State police veteran retiring from force He becomes investigator for county state's attorney

First Sgt. Robert Windsor, a 27-year veteran with the Maryland State Police, will retire July 1 to become an investigator with the Carroll state's attorney's office.

Windsor, 50, will replace Gary Childs, a former Baltimore homicide detective who has been an investigator for the county state's attorney since 1994.


Childs will become an officer with the Baltimore County Police Department, said Jerry F. Barnes, Carroll County's state's attorney.

"We are sad because Gary is leaving, but we feel very fortunate to have someone with the experience of Bob Windsor to replace him," Barnes said.


Lt.
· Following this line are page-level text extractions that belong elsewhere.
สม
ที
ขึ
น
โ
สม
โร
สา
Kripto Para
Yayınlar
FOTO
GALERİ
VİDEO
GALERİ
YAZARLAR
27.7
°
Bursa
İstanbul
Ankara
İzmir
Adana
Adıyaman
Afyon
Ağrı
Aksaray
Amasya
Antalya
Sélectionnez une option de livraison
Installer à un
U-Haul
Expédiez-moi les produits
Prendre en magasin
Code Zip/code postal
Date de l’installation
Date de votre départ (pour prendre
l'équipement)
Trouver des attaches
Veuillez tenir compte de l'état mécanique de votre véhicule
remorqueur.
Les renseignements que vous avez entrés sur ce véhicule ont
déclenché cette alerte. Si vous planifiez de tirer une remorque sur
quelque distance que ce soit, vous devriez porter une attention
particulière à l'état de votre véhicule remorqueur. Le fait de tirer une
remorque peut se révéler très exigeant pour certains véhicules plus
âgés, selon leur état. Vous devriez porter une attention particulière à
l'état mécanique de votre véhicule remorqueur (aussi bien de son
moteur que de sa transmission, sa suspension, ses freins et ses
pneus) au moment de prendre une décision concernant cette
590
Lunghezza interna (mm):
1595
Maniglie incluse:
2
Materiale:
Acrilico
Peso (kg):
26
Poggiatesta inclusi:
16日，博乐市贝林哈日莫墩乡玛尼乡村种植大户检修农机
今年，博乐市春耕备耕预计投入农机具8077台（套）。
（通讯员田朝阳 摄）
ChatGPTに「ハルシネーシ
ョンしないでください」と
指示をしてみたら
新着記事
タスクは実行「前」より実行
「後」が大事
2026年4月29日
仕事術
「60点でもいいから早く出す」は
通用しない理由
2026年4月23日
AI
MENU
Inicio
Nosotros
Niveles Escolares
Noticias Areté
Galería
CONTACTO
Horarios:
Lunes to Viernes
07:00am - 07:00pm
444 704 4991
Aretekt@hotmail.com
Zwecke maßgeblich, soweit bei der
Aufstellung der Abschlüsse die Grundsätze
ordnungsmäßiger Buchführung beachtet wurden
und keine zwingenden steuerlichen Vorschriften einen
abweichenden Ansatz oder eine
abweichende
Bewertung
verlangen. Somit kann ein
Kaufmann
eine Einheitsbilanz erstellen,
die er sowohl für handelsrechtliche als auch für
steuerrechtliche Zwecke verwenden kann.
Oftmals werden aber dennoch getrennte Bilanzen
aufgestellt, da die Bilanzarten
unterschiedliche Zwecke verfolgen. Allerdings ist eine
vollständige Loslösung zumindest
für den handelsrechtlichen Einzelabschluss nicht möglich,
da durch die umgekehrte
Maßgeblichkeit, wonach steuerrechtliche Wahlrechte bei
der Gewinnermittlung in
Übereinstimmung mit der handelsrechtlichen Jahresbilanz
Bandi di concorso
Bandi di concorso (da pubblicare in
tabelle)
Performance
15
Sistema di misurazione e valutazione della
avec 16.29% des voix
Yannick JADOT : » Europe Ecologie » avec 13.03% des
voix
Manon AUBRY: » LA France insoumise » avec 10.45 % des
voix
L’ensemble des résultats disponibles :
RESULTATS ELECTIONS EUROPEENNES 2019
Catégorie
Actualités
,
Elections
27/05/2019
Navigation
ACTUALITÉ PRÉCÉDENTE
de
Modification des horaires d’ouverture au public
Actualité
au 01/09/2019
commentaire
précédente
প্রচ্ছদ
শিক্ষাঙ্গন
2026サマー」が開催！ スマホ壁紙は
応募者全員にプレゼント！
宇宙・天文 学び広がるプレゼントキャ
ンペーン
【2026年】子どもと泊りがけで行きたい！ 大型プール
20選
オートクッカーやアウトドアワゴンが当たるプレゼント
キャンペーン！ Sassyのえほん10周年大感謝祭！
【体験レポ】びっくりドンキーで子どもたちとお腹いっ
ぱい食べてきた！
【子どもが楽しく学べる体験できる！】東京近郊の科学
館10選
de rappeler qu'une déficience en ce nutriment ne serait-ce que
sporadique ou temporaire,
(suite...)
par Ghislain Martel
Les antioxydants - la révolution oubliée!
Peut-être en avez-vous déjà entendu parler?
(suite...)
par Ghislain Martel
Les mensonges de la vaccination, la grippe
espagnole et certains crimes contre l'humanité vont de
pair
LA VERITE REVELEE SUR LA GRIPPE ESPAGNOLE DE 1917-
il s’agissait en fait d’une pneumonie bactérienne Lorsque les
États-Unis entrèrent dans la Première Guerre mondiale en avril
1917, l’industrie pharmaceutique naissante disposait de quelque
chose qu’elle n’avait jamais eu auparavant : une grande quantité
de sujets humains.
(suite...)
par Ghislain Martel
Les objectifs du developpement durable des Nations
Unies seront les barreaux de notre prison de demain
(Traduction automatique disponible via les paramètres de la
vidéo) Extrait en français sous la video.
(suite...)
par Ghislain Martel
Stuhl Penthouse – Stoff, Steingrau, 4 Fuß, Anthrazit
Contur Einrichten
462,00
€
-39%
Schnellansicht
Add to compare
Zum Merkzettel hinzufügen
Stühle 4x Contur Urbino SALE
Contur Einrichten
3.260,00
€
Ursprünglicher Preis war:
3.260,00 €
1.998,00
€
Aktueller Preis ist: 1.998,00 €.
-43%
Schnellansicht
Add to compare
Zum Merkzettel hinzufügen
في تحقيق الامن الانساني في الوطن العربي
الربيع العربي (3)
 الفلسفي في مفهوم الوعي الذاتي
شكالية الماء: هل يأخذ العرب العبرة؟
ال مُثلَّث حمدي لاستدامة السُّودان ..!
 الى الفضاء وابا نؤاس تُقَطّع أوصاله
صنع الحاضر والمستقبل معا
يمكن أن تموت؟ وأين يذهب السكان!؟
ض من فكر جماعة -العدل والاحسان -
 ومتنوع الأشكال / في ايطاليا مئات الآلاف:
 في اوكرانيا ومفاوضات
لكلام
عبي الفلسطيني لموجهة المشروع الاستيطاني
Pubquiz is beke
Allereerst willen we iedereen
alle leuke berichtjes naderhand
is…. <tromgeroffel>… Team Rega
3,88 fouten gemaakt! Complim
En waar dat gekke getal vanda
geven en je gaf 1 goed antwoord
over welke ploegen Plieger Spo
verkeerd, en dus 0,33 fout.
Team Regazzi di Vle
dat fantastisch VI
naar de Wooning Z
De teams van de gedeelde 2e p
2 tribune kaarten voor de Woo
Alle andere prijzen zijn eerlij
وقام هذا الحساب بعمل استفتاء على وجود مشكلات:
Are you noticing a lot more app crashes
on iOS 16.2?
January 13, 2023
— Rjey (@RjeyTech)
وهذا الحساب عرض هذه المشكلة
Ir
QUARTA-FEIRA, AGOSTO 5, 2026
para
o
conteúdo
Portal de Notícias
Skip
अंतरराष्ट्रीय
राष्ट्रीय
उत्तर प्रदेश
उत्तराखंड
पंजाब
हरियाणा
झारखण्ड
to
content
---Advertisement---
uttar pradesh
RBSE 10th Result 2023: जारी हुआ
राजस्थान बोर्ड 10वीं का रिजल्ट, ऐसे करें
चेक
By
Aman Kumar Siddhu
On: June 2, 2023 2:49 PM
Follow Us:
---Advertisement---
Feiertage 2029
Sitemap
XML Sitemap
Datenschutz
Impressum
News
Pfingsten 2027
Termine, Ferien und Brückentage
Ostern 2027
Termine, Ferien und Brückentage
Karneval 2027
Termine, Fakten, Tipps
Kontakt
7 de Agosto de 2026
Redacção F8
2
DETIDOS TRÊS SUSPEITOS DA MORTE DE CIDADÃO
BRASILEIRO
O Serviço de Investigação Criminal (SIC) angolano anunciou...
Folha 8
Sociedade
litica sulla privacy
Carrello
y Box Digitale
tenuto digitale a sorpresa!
Lawrence E. Faries, commander of the Westminster barracks, informed the County Commissioners of Windsor's retirement 10 days ago, but Barnes said hiring Windsor was contingent upon Childs obtaining the Baltimore County position.

Childs received confirmation from his new employer Friday, Barnes said.

"I have mixed feelings about leaving," said Windsor, who joined the state police after a three-year stint in the Navy. "I feel like I am leaving family, but I am excited about starting a new chapter in my life."

In his new role, Windsor will conduct investigations for prosecutors. Windsor said the opportunity to work for Barnes affected his decision to leave the state police.

"He's the most dynamic, hardest-working state's attorney I've every been associated with," Windsor said. "He's a true police officer's state's attorney, wanting to prosecute every criminal to the fullest extent of the law."

With the state police, Windsor worked road patrol in Prince George's County for about nine years. He then was assigned to Annapolis to protect the governor. For 17 years, Windsor worked a security detail for then-Govs. Harry R. Hughes and William Donald Schaefer, Lt. Gov. Melvin A. Steinberg and, most recently, Gov. Parris N. Glendening.

He joined Faries at the Westminster barracks last year as first sergeant and public information officer.

Nearly 10 years ago, Windsor received a Governor's Commendation Award after performing cardiopulmonary resuscitation to revive a man seated at the head table with the governor at the World Trade Center in Baltimore.


Barnes predicted Windsor would be an asset to his staff. "Bob's an excellent supervisor, an effective administrator and we are lucky to have him," Barnes said.

Windsor lives in Westminster with his wife, Jean. They have four children.